WORK INSTRUCTION:
Skip pictures in the listing below; copy exactly the lines from the one with "individual’s probability of entrepreneurial" through the one with "Table 2 provides", inclusive.

SUPPLIED MATERIAL:
== Segment start ==

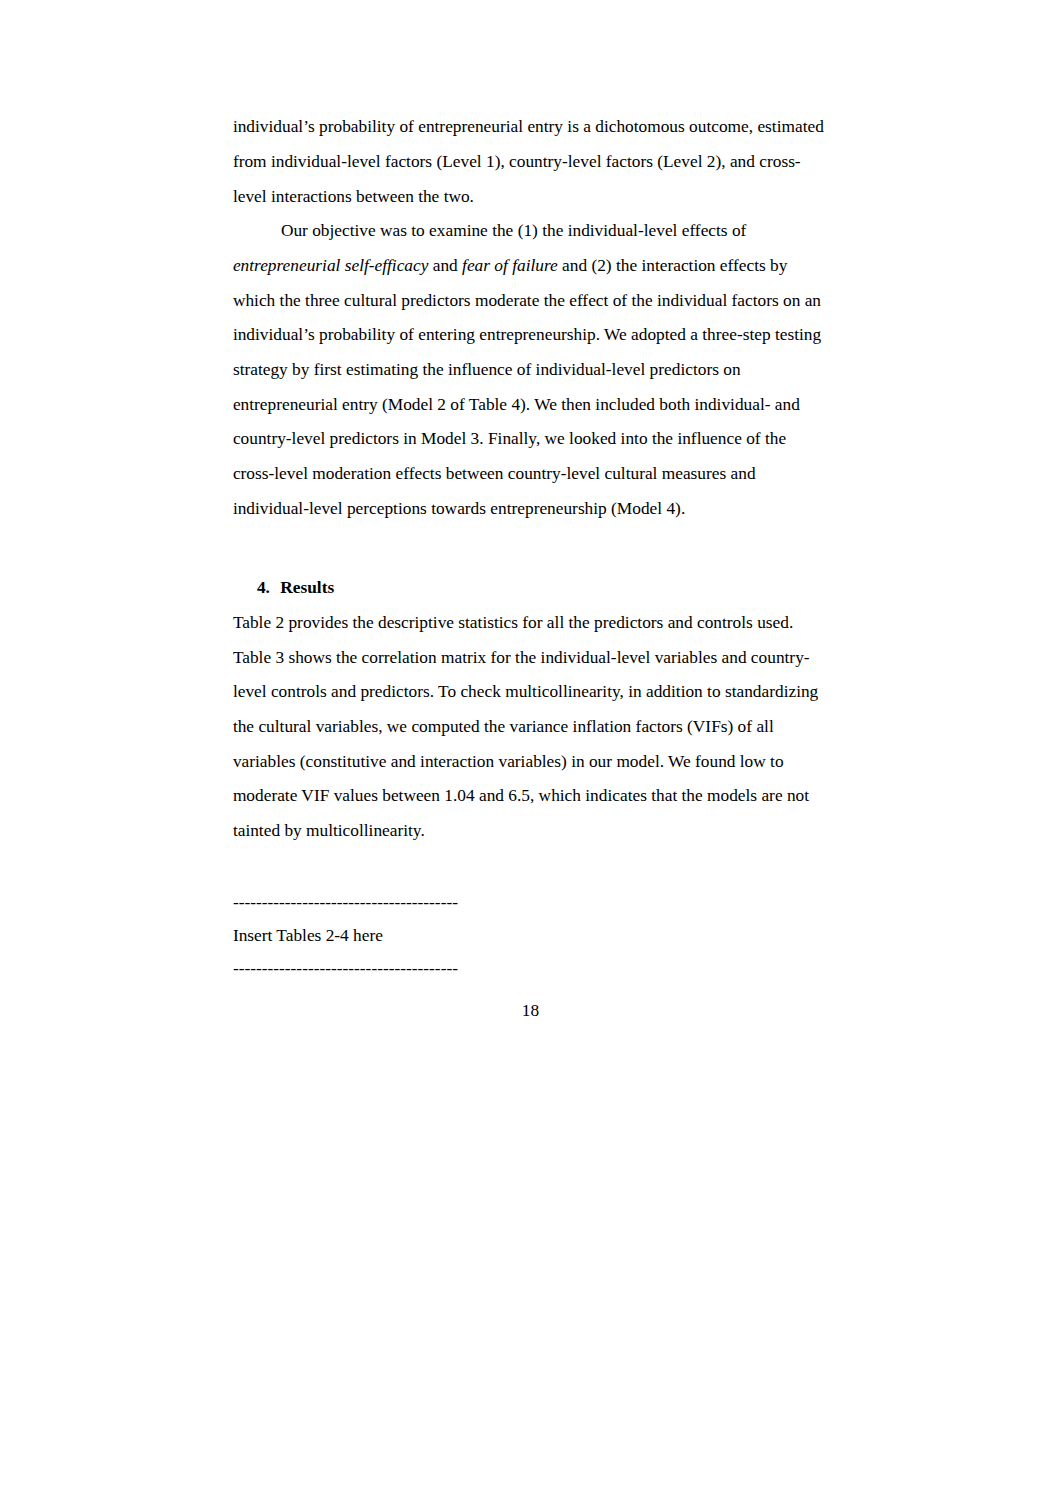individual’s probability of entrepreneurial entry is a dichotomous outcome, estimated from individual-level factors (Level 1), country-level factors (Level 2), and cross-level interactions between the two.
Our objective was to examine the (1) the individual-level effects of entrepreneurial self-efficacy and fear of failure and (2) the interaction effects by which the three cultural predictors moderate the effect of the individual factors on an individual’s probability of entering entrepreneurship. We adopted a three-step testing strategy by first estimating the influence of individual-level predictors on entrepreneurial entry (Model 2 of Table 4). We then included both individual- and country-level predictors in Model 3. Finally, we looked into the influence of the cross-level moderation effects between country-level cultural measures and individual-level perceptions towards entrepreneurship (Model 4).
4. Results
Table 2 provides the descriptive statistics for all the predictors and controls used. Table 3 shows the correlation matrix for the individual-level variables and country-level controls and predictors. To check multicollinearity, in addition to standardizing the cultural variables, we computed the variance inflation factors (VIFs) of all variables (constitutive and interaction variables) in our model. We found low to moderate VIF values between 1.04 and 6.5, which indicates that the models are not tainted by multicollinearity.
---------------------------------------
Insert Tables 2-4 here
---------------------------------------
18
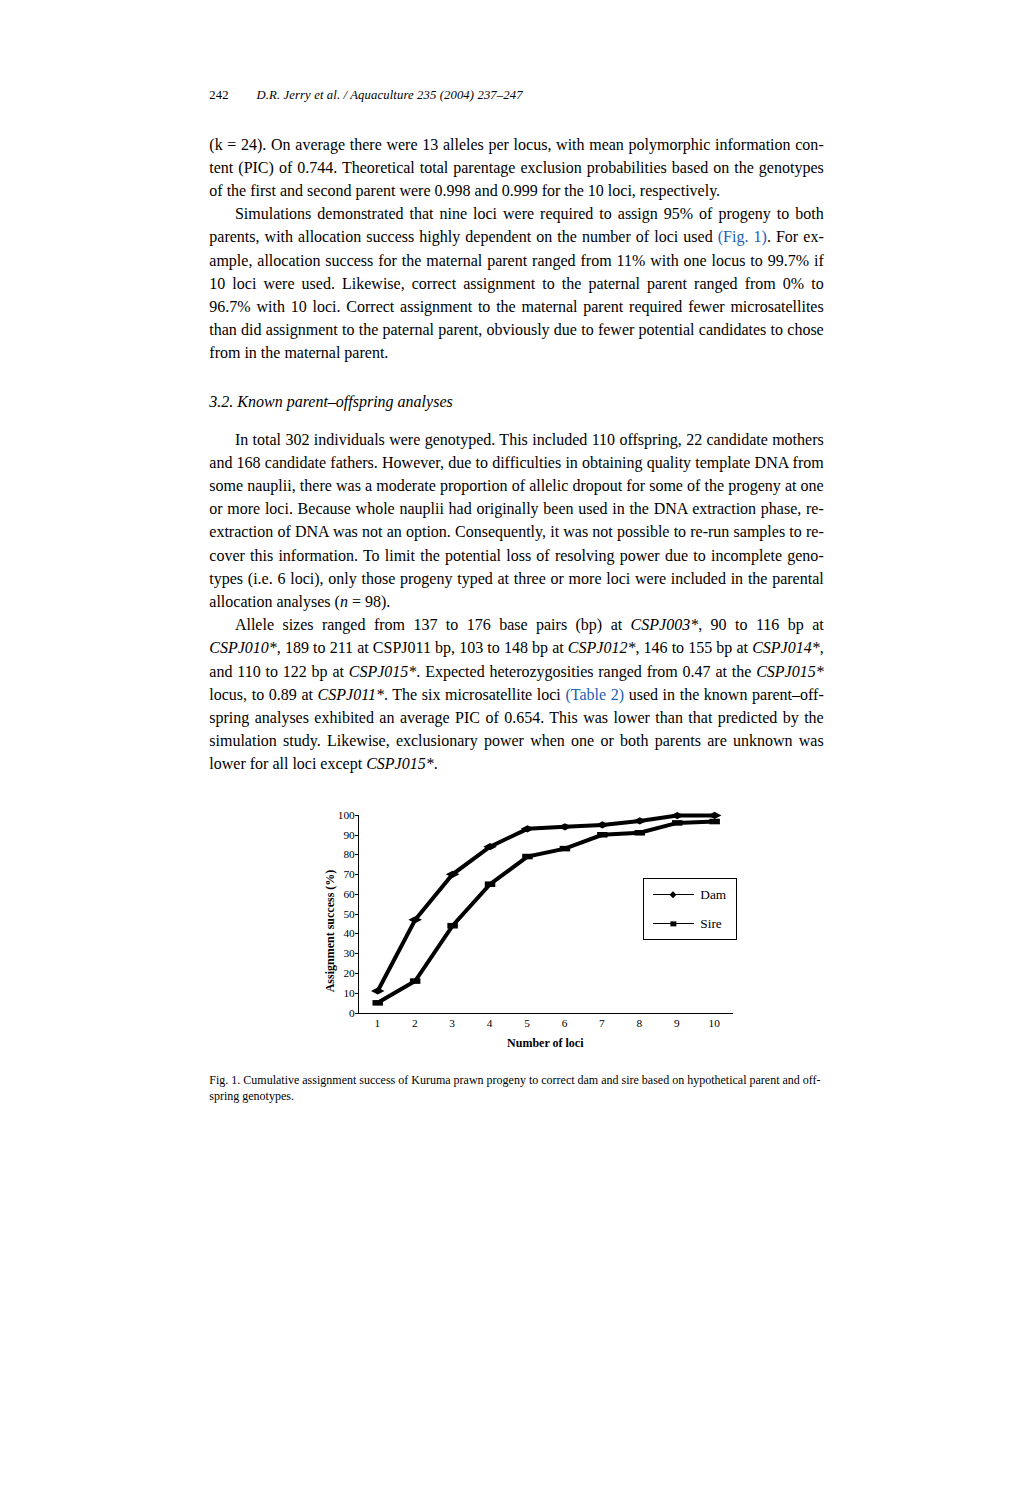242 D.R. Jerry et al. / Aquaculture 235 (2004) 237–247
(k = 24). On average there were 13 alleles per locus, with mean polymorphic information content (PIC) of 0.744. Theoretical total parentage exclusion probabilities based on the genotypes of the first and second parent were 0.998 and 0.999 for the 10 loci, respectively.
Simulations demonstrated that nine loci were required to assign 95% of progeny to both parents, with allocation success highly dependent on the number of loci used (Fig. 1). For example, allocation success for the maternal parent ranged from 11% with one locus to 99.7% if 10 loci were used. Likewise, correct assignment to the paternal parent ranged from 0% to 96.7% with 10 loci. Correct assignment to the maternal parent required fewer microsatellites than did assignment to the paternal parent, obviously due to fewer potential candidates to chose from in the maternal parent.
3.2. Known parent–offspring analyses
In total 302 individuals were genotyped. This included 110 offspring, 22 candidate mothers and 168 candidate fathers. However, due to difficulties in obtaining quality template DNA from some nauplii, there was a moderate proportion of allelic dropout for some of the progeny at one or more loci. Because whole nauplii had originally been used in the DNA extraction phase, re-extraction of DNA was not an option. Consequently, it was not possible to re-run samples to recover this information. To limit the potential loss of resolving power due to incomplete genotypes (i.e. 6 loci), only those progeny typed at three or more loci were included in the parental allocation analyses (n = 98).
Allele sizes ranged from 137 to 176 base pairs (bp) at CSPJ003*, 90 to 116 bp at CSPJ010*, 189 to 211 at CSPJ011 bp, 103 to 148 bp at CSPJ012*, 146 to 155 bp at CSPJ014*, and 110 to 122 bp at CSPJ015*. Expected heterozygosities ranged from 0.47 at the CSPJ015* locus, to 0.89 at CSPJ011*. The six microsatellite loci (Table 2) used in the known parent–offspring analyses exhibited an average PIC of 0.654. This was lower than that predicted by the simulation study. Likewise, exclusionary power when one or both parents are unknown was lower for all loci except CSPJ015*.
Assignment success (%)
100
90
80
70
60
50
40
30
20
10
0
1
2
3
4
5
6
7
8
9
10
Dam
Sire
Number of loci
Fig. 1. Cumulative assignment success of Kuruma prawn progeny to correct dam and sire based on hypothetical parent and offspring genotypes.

== Segment end ==
== Segment start ==

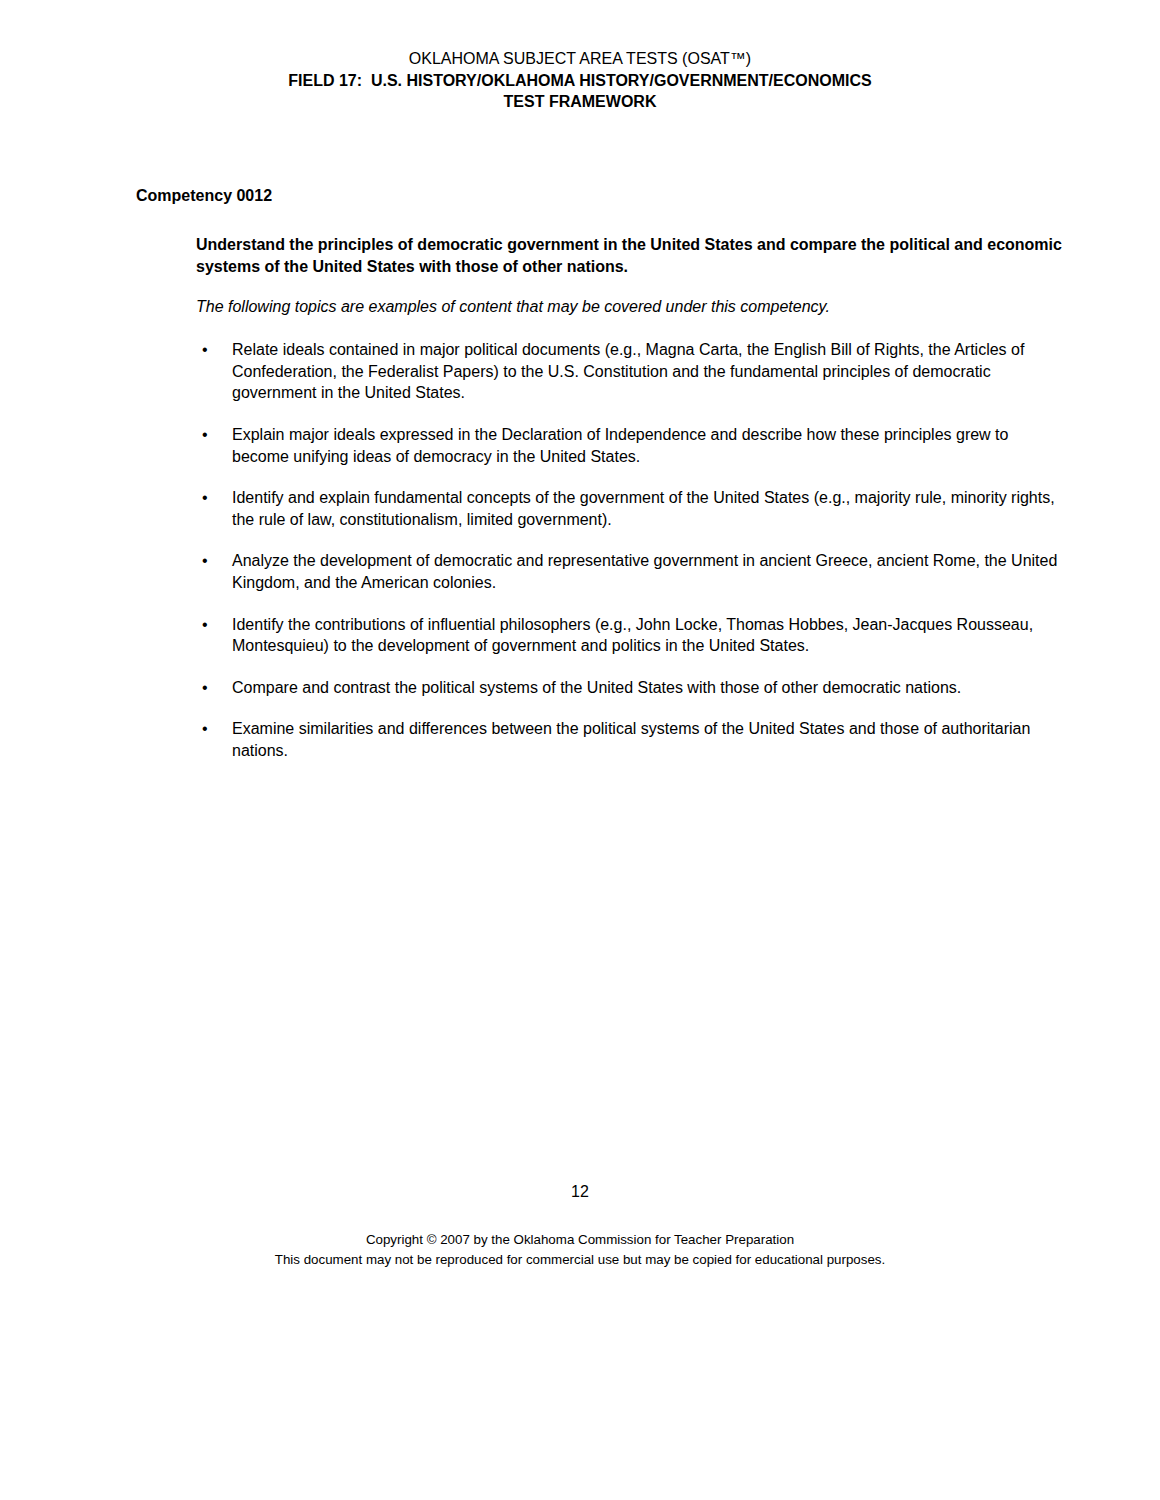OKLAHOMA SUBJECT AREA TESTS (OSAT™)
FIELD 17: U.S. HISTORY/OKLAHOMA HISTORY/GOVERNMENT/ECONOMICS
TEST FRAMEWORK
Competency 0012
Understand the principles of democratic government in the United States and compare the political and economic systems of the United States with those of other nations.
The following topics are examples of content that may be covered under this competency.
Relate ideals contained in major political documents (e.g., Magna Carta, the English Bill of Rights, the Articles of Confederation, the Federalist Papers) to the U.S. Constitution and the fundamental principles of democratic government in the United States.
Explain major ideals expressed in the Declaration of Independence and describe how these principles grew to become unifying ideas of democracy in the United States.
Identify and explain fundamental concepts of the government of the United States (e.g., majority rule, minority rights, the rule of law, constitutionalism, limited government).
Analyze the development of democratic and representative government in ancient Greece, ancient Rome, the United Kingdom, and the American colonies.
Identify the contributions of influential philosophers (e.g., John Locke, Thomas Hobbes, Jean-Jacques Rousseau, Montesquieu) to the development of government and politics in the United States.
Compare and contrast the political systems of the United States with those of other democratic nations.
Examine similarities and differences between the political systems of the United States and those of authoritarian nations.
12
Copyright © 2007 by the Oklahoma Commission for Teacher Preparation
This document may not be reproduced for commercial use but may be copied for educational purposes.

== Segment end ==
== Segment start ==

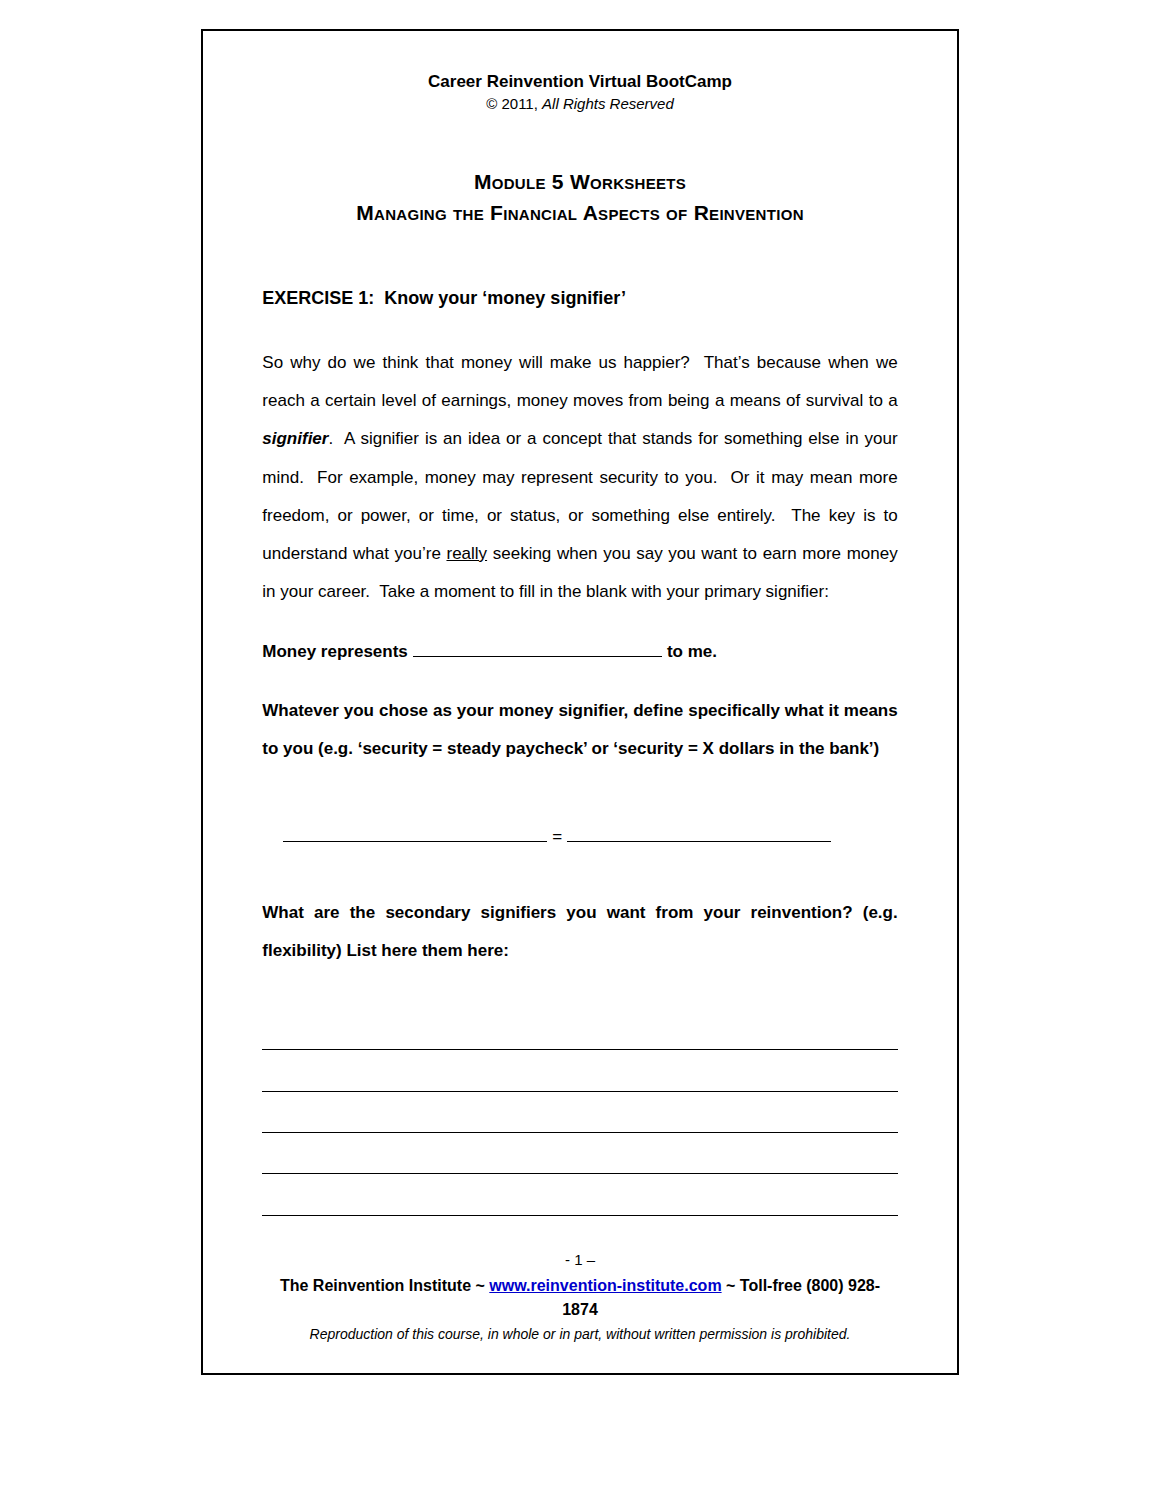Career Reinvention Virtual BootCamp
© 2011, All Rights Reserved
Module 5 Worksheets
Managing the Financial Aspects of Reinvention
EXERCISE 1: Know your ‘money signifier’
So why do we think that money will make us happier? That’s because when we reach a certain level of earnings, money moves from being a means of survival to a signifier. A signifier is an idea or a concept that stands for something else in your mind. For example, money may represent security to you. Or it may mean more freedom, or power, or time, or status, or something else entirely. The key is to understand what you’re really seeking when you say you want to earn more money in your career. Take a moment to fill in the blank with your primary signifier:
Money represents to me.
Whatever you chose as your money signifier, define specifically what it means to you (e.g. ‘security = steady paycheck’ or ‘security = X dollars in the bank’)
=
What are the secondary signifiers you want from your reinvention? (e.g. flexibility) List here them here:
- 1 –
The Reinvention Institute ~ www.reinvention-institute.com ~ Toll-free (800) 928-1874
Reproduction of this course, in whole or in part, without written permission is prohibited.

== Segment end ==

EXERCISE RESPONSE:
individual’s probability of entrepreneurial entry is a dichotomous outcome, estimated from individual-level factors (Level 1), country-level factors (Level 2), and cross-level interactions between the two.
Our objective was to examine the (1) the individual-level effects of entrepreneurial self-efficacy and fear of failure and (2) the interaction effects by which the three cultural predictors moderate the effect of the individual factors on an individual’s probability of entering entrepreneurship. We adopted a three-step testing strategy by first estimating the influence of individual-level predictors on entrepreneurial entry (Model 2 of Table 4). We then included both individual- and country-level predictors in Model 3. Finally, we looked into the influence of the cross-level moderation effects between country-level cultural measures and individual-level perceptions towards entrepreneurship (Model 4).
4. Results
Table 2 provides the descriptive statistics for all the predictors and controls used. Table 3 shows the correlation matrix for the individual-level variables and country-level controls and predictors. To check multicollinearity, in addition to standardizing the cultural variables, we computed the variance inflation factors (VIFs) of all variables (constitutive and interaction variables) in our model. We found low to moderate VIF values between 1.04 and 6.5, which indicates that the models are not tainted by multicollinearity.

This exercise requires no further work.